**Verilen Metin**
Yaşanılan bölgeye göre bu alışkanlıklar da değişiyor tabi ki. Türkçe kitap bulmak imkansız, ama şehir kütüphanesine ücretsiz üye olarak pek çok kitaba ulaşmak mümkün. Ben de, yabancı dilimi geliştirmek için kütüphaneden aldığım kitapları okuyorum. İnsan farklı bir dilde bildiği bir konuyu okuduğu zaman farklı bakış açılarını daha rahat yakalayabiliyor. Türkiye’ye gittikçe de almak istediğimiz kitapları alıp getiriyoruz.
İlk günlerde alışveriş yaparken, Türkiye’deki alışkanlıktan alışveriş listesindekileri içindekilere bakmadan alıp sepete koyuyordum, eşim benim koyduklarımı tek tek inceliyordu. Daha sonra hem helal hem de katkı maddelerinin sağlıklı olup olmadığı konusunda içindekileri okumaya alıştım. Bir ürünü bu şekilde inceleyince alışveriş de normalden çok daha uzun sürüyor ama içimize sinerek alıyoruz aldıklarımızı. Türk ürünleri satan müslüman marketler de var, onlardan alışveriş yaparken dahi içindekileri sağlık açısından okuyup kıyaslıyoruz. Türkiye’de satılan markaları özellikle inceliyorum, helal olmayan veya şüpheli bir şey varsa Türkiye’deki arkadaşlarıma da söylüyorum dikkatli olmaları için.

**Veri Bölümü**
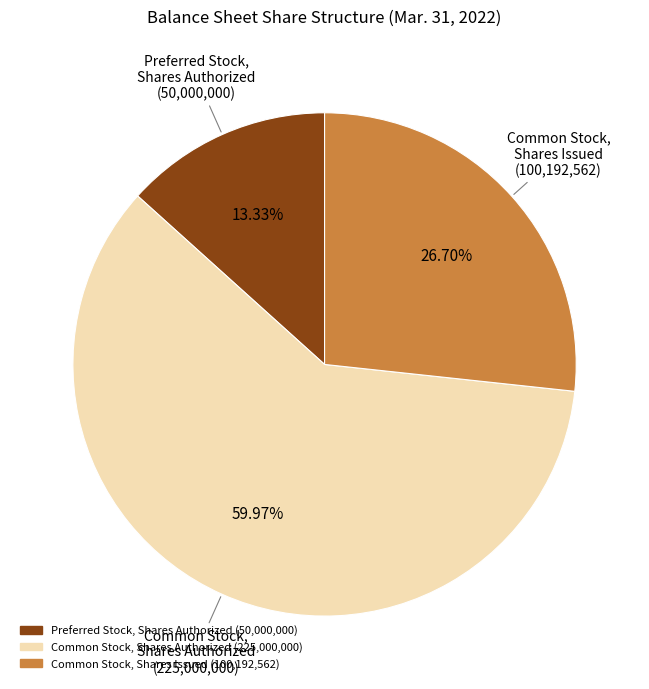

Is there any slice that represents more than half of the pie?

Yes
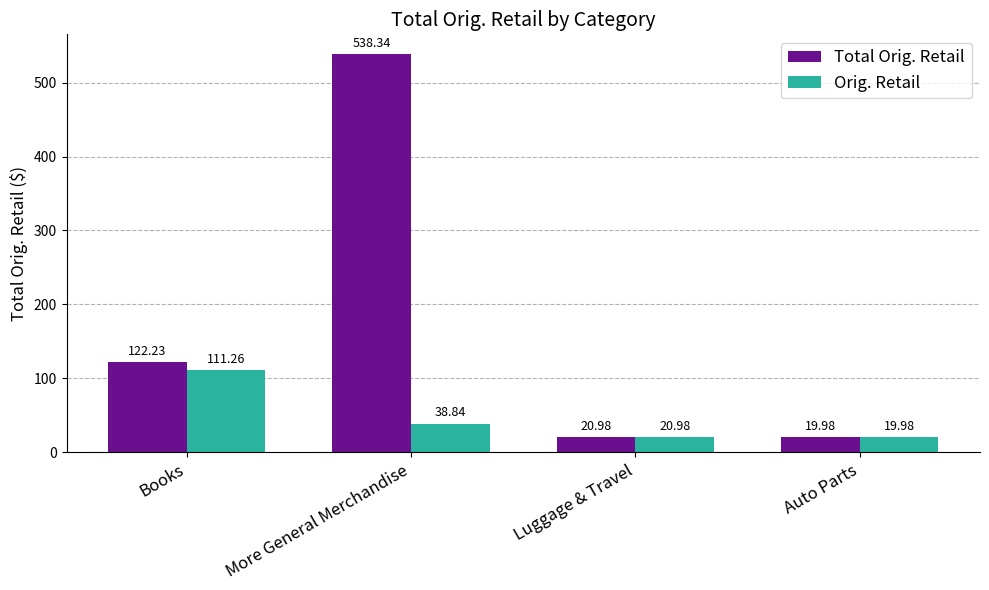

What is the value of the Orig. Retail bar at the 2nd from the left?

38.8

**Görev Koşulları**
• 1. Kitap okuma ve alışveriş alışkanlıklarını anlatan metinde "Yaşanılan bölgeye göre" sözcüklerini içeren yerle açılıp "kitapları alıp getiriyoruz." sözcükleriyle kapanan bölümü harfi harfine yazıya geçirin.
• 2. Kitap okuma ve alışveriş alışkanlıklarını anlatan metni kaldığı yerden sürdürün.

**Yanıt Listesi**
• 1.
Yaşanılan bölgeye göre bu alışkanlıklar da değişiyor tabi ki. Türkçe kitap bulmak imkansız, ama şehir kütüphanesine ücretsiz üye olarak pek çok kitaba ulaşmak mümkün. Ben de, yabancı dilimi geliştirmek için kütüphaneden aldığım kitapları okuyorum. İnsan farklı bir dilde bildiği bir konuyu okuduğu zaman farklı bakış açılarını daha rahat yakalayabiliyor. Türkiye’ye gittikçe de almak istediğimiz kitapları alıp getiriyoruz.

• 2.
Kıyafet konusunda da, özellikle Yahudilere hitap eden mağazalarda uzun etek, elbise bulmak mümkün. Ama acil ihtiyaç olmadıkça kıyafet alışverişini Türkiye’de yapmak daha kolayıma geliyor.
Yaşadığınız yerde, özellikle ilk günlerinizde karşılaştığınız zorluklar oldu mu?
Özlemin yanında yalnızlığa alışmak zor oldu benim için. Özellikle eşim işe gittiği zamanlar evde yapacak bir şey bulamıyordum, içimden bir şeyler yapmak da gelmiyordu. Ama zamanla alışınca kendime bir düzen kurdum. Zorluk değil belki ama gözlerim sürekli müslüman birisini arıyor gezerken. Selam verdiklerinde ya da selamımı aldıklarında çocuk gibi seviniyorum.
Bir de köpeklerine alışamadım hala maalesef. Hemen hemen her evde köpek var, piknik yapmak için parklara gittiğimizde köpeklerini gezdirmeye çıkarmış insanlar oluyor genelde öğlene kadar. Tasmasız, başı boş gezen, sağa sola koşturan köpeklerinden çok rahatsız oluyorum.
Alışkanlıklarınızın, zevklerinizin, yaşam tarzınızın değiştiğini düşünüyor musunuz?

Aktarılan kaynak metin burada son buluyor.